Thurston, who is recovering from season-ending shoulder surgery, flew from Townsville to Sydney to surprise 79-year-old cancer patient Mary Durose at this week’s Men Of League Gala in Sydney.
Mrs Durose holds a special place in Thurston’s heart after she and her husband Peter opened their home to him when he moved from Queensland to Belmore to play for the Canterbury Bulldogs as a teenager.
The pair had not seen each other in over a decade.
And as Thurston recalled, her counsel kept him from quitting rugby league.
“I remember being in (coach) Ricky Stuart’s office crying to go home, he let me go home for a week but Mary made me promise to come back,” Thurston told Channel 7.
Watch the heartwarming moment below:
— Liam Cox (@LiamCox_TV) July 27, 2017
Mrs Durose was equally in awe of Thurston.

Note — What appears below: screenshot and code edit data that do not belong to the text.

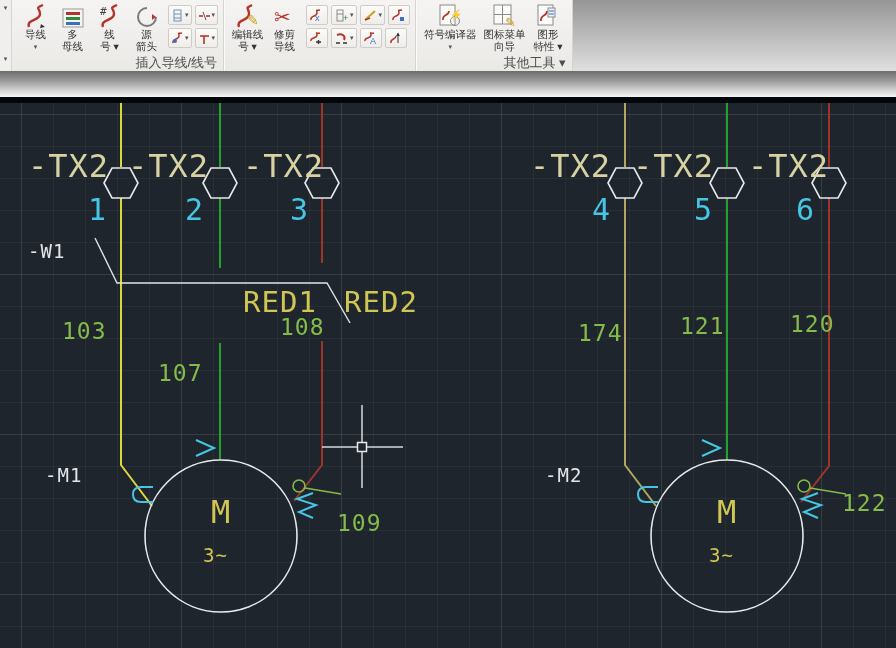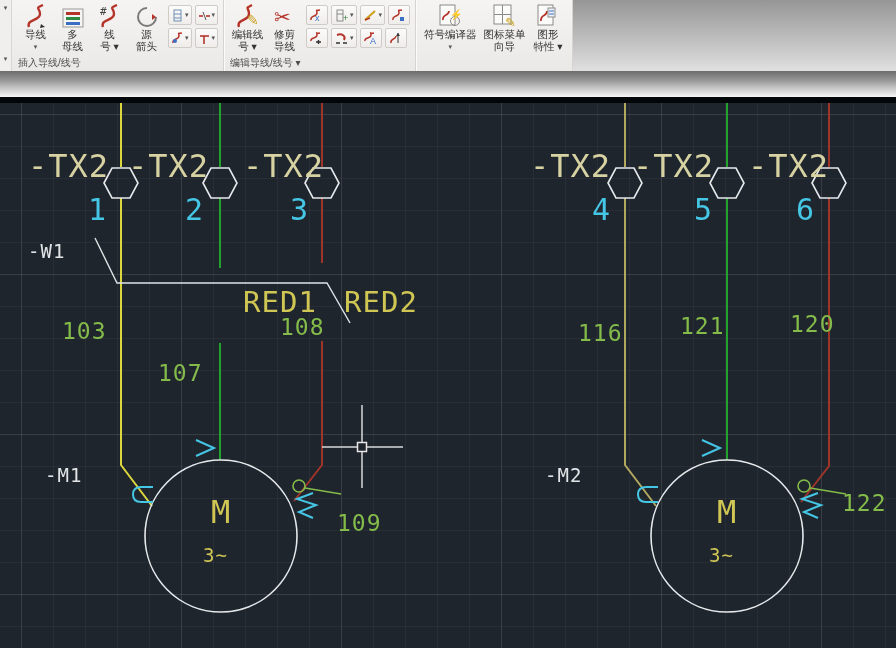--- a/index.html
+++ b/index.html
@@ -7,21 +7,21 @@
        font-family:"Liberation Sans",sans-serif;}
 
   
   .ribbon{position:absolute;top:0;left:0;width:896px;height:71px;display:flex;
           background:linear-gradient(#f5f4f3,#ebe9e6);}
   .left-strip{width:11px;display:flex;flex-direction:column;justify-content:space-between;
               align-items:center;padding:4px 0 8px;border-right:1px solid #d8d6d3;background:#f0efee;}
   .left-strip .tiny-arrow{font-size:7px;color:#555;cursor:default;}
   .panel{display:flex;flex-direction:column;border-right:1px solid #d6d4d1;box-shadow:1px 0 0 #fbfbfa;}
   .panel-body{flex:1;display:flex;align-items:flex-start;padding:2px 5px 0 5px;}
-  .panel-footer{height:15px;font-size:10px;color:#4e4e4e;text-align:left;line-height:13px;white-space:nowrap;padding:0 6px;}
+  .panel-footer{height:15px;font-size:13px;color:#4e4e4e;text-align:right;line-height:13px;white-space:nowrap;padding:0 6px;}
   .bigbtn{width:37px;display:flex;flex-direction:column;align-items:center;color:#333;cursor:default;}
   .bigbtn .ic{height:27px;display:flex;align-items:flex-end;justify-content:center;}
   .bigbtn .l{font-size:10.5px;line-height:11.5px;text-align:left;white-space:nowrap;}
   .widebtn{width:auto;min-width:44px;padding:0 3px;}
   .minigrid{display:flex;flex-direction:column;gap:3px;padding:3px 0 0 3px;}
   .minirow{display:flex;gap:3px;}
   .minibtn{display:flex;align-items:center;gap:1px;height:18px;padding:0 2px;
            border:1px solid #cfccc8;border-radius:2px;background:linear-gradient(#fbfbfa,#efedea);}
   .minibtn .arr{font-size:7px;color:#555;}
   .ribbon-rest{flex:1;background:linear-gradient(180deg,#969696,#c9c9c9 70%,#e0e0e0);}
@@ -227,21 +227,20 @@
               <svg width="15" height="13">
                   <path d="M3 11 C2 6 8 8 8 4" stroke="#b5342a" stroke-width="1.5" fill="none"></path>
                   <path d="M8 4 l2 -3 2 3 z" fill="#333"></path>
                   <line x1="10" y1="1" x2="10" y2="11" stroke="#333"></line>
                 </svg>
               <span class="arr"></span>
             </span>
           </div>
         </div>
       </div>
-      <div class="panel-footer">编辑导线/线号 ▾</div>
     </div>
 
     <div class="panel">
       <div class="panel-body">
         <div class="bigbtn widebtn">
           <span class="ic">
             <svg width="26" height="26">
                 <rect x="3" y="2" width="15" height="20" fill="#fbfbfa" stroke="#8a8a88"></rect>
                 <path d="M6 17 C5 11 12 13 12 8" stroke="#b5342a" stroke-width="1.8" fill="none"></path>
                 <circle cx="18" cy="18" r="4.5" fill="none" stroke="#8a8a88"></circle>
@@ -270,20 +269,21 @@
                 <path d="M6 18 C5 11 12 14 12 8" stroke="#b5342a" stroke-width="1.8" fill="none"></path>
                 <rect x="13" y="5" width="7" height="9" fill="#eef2f8" stroke="#8a8a88"></rect>
                 <line x1="14" y1="8" x2="19" y2="8" stroke="#3a6fc4"></line>
                 <line x1="14" y1="11" x2="19" y2="11" stroke="#3a6fc4"></line>
               </svg>
           </span>
           <span class="l">图形</span>
           <span class="l">特性 ▾</span>
         </div>
       </div>
+      <div class="panel-footer">其他工具 ▾</div>
     </div>
 
     <div class="ribbon-rest"></div>
   </div>
 
   <div class="chrome-band"></div>
 
   <div class="canvas">
 
     <svg width="896" height="551">
@@ -342,21 +342,21 @@
     <div class="cadtext c-cyan fs-pin" style="left:694px;top:98px">5</div>
     <div class="cadtext c-cyan fs-pin" style="left:796px;top:98px">6</div>
 
     <div class="cadtext c-white fs-ref" style="left:28px;top:145px">-W1</div>
     <div class="cadtext c-yellow fs-cable" style="left:243px;top:191px">RED1</div>
     <div class="cadtext c-yellow fs-cable" style="left:344px;top:191px">RED2</div>
 
     <div class="cadtext c-green fs-num" style="left:62px;top:223px">103</div>
     <div class="cadtext c-green fs-num" style="left:158px;top:265px">107</div>
     <div class="cadtext c-green fs-num" style="left:280px;top:219px">108</div>
-    <div class="cadtext c-green fs-num" style="left:578px;top:225px">116</div>
+    <div class="cadtext c-green fs-num" style="left:578px;top:225px">174</div>
     <div class="cadtext c-green fs-num" style="left:680px;top:218px">121</div>
     <div class="cadtext c-green fs-num" style="left:790px;top:216px">120</div>
 
     <div class="cadtext c-green fs-num" style="left:337px;top:415px">109</div>
     <div class="cadtext c-green fs-num" style="left:842px;top:395px">122</div>
 
     <div class="cadtext c-white fs-ref" style="left:45px;top:369px">-M1</div>
     <div class="cadtext c-white fs-ref" style="left:545px;top:369px">-M2</div>
     <div class="cadtext c-yellow fs-motor" style="left:211px;top:399px">M</div>
     <div class="cadtext c-yellow fs-ref" style="left:203px;top:449px">3~</div>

“He was a man of his word. He was a wonderful man,” she said.
“He’s a credit to his people, but I can tell you we had a lot of lads like him and they came to nothing.”
Mrs Durose’s home was known as the “Bulldogs House” after she loved, nurtured and fed more than 300 young Canterbury players for 22 years, including Sonny Bill Williams, Willie Mason and Nate Myles.
The House was closed in 2003 when Mary was struck down by mouth cancer, and Peter was confined to a wheelchair after multiple strokes.
Thurston reminisced with his childhood mentor with fond memories of years gone by, but for the happy-go-lucky halfback, none was more special than her Friday night dinners.
“I thought my mum had the best spag bol until I tasted Mary’s spag bol,” Thurston said.
“I always looked forward to that on Friday nights – Mary’s spag bol.”